L’interpellation de Castelin ne fut qu’une dénonciation : quand il réclama du Gouvernement « des déclarations décisives pour donner au pays la foi dans la vérité », il précisa qu’il ne l’entendait pas de preuves nouvelles, et superflues, du crime du juif ; — il insista au contraire, sur la nécessité de rappeler seulement « des faits qui, sans nuire aux intérêts du pays, seraient de nature à donner confiance aux patriotes » ; — mais le gouvernement devait engager des poursuites contre « les champions » de Dreyfus, doit-il faire voter d’urgence des lois d’exception.

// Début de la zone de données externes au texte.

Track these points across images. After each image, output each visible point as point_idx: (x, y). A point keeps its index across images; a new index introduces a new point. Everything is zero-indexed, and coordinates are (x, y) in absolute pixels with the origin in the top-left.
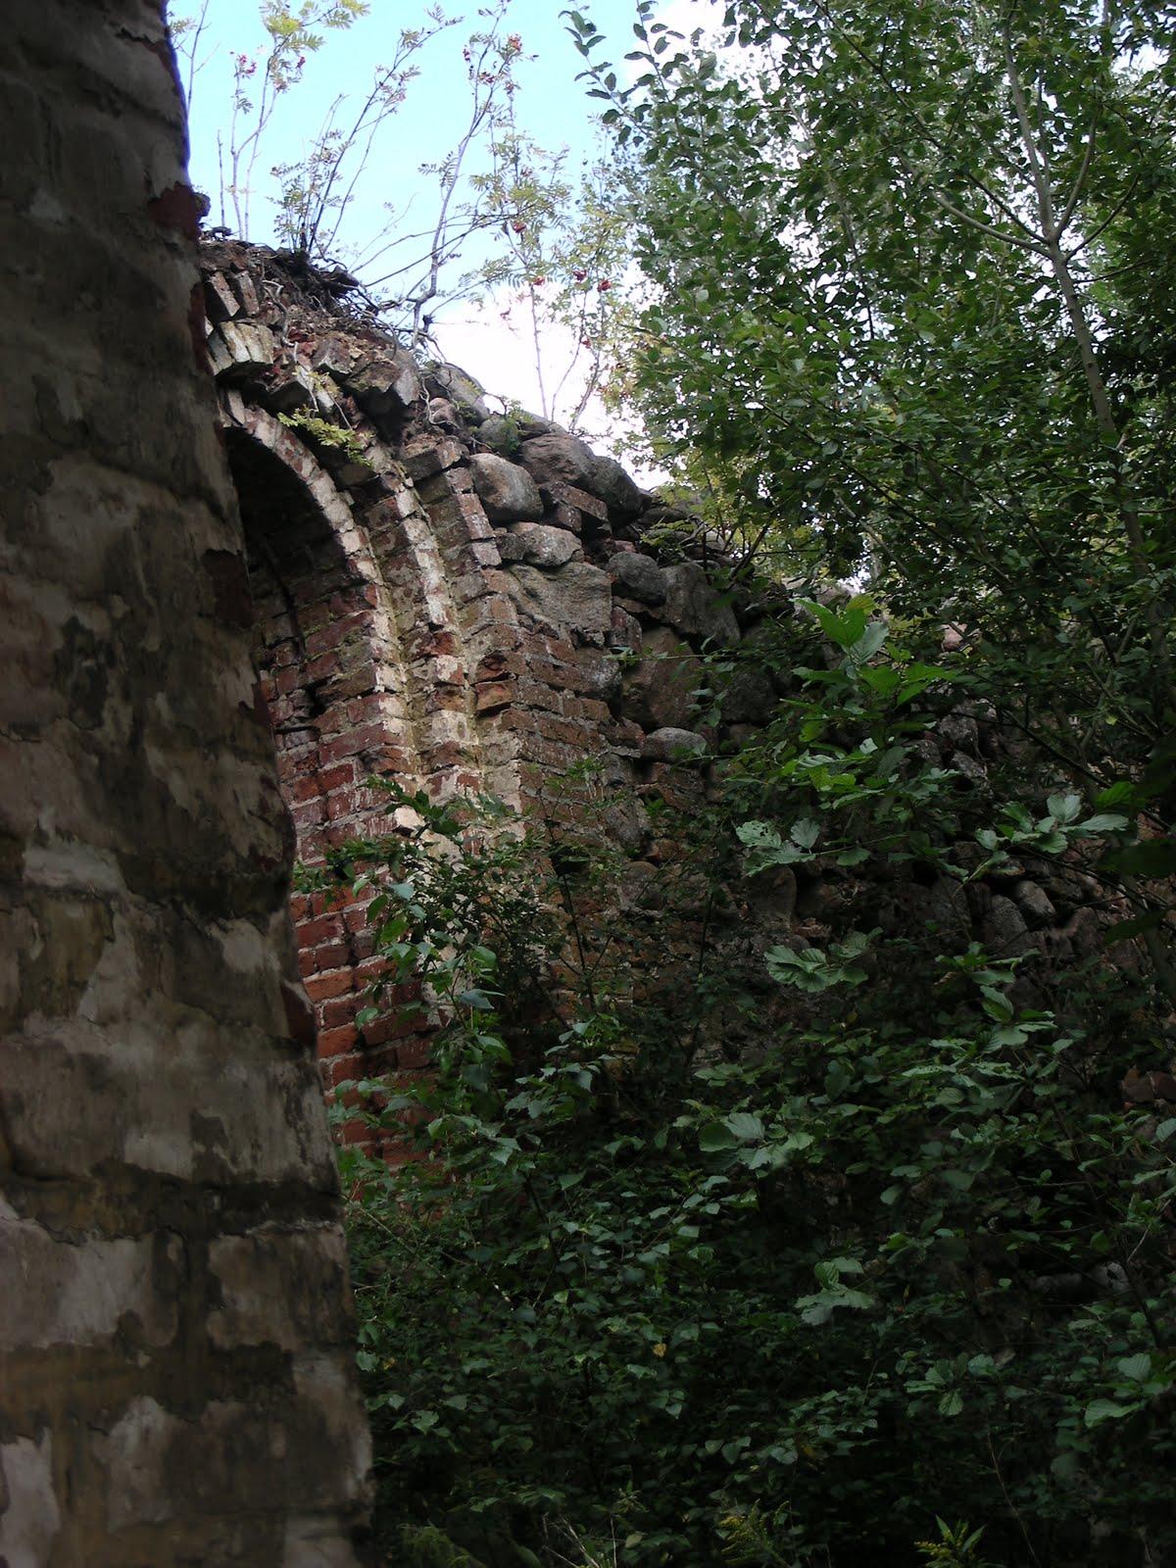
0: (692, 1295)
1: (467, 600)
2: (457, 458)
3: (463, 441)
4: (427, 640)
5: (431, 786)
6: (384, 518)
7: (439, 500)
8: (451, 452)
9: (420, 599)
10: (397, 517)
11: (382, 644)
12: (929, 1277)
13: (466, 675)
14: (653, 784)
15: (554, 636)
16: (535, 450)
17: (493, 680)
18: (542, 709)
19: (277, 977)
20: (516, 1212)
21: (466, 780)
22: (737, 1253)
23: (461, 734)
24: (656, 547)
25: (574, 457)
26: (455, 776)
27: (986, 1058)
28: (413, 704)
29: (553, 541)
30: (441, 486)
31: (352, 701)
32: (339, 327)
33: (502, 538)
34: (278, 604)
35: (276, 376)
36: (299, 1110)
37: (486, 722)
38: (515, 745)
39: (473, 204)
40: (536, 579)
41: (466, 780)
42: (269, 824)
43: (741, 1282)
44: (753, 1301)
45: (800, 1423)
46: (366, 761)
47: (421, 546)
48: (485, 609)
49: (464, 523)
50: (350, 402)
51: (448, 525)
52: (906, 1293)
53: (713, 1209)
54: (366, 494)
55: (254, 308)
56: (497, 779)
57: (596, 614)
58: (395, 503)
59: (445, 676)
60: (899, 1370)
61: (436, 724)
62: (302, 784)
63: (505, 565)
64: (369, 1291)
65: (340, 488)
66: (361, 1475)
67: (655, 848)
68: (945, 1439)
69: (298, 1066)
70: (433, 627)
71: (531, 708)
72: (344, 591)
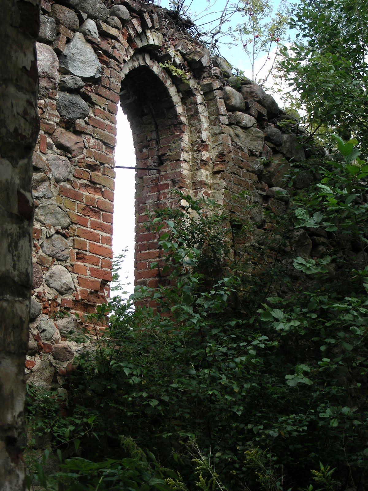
0: (254, 374)
1: (215, 134)
2: (219, 87)
3: (222, 82)
4: (200, 145)
5: (194, 194)
6: (191, 103)
7: (211, 100)
8: (217, 84)
9: (200, 132)
10: (196, 103)
11: (185, 145)
12: (334, 380)
13: (211, 159)
14: (269, 204)
15: (243, 150)
16: (246, 89)
17: (220, 162)
18: (235, 174)
19: (16, 187)
20: (199, 336)
21: (206, 193)
22: (271, 362)
23: (207, 178)
24: (282, 127)
25: (258, 92)
26: (203, 192)
27: (364, 307)
28: (192, 166)
29: (247, 119)
30: (212, 95)
31: (172, 162)
32: (186, 38)
33: (230, 115)
34: (153, 128)
35: (162, 51)
36: (16, 247)
37: (216, 175)
38: (224, 184)
39: (237, 4)
40: (239, 131)
41: (206, 193)
42: (27, 120)
43: (271, 372)
44: (273, 379)
45: (282, 423)
46: (174, 183)
47: (203, 114)
48: (221, 138)
49: (218, 109)
50: (186, 63)
51: (212, 109)
52: (325, 384)
53: (262, 346)
54: (187, 95)
55: (157, 26)
56: (216, 195)
57: (258, 146)
58: (196, 99)
59: (204, 158)
60: (318, 410)
61: (199, 174)
62: (152, 187)
63: (230, 125)
64: (147, 356)
65: (178, 91)
66: (16, 414)
67: (266, 226)
68: (331, 435)
69: (20, 227)
70: (202, 141)
71: (231, 173)
72: (175, 126)
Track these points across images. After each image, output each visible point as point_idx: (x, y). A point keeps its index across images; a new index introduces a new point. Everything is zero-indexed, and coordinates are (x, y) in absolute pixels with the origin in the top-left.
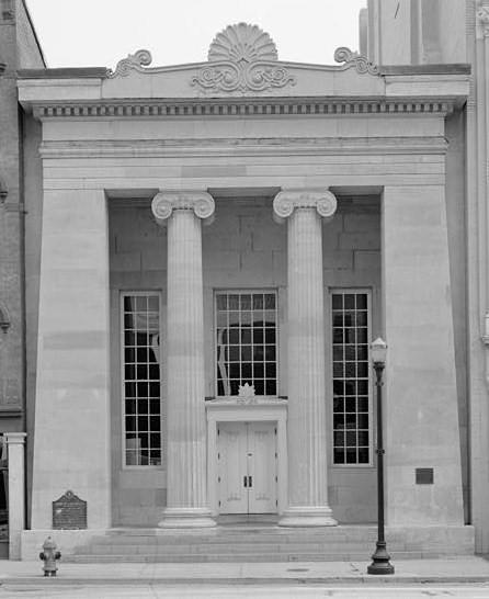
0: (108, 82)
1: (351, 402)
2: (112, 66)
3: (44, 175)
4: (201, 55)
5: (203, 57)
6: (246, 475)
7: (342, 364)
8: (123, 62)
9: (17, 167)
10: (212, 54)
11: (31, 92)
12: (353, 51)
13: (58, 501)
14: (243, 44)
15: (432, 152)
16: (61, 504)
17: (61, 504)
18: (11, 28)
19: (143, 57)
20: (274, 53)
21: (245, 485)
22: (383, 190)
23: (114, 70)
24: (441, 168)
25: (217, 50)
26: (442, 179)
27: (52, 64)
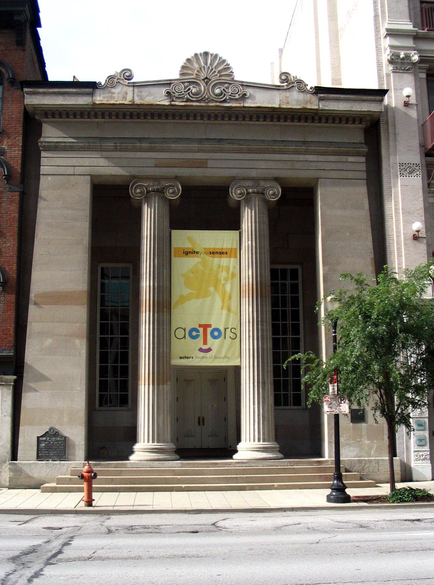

C’était cela que l’État-Major avait attendu de Cavaignac. Et le délateur désigna chacun d’eux, précisant l’inculpation, celui-ci (Mathieu Dreyfus) pour avoir calomnié Esterhazy, celui-là (Picquart) pour avoir soustrait des dossiers, et tous les autres, de Demange à Zola, tout le Syndicat qui, « hier encore et avant-hier », s’était réuni chez moi et faisait appel à la fois à l’étranger et à la Révolution[1].

Méline, accusé par le sycophante de n’avoir sévi contre aucun de ces mauvais citoyens, protesta. Les socialistes, quand il demanda des lois d’exception, ne firent entendre aucune de leurs protestations ordinaires[2].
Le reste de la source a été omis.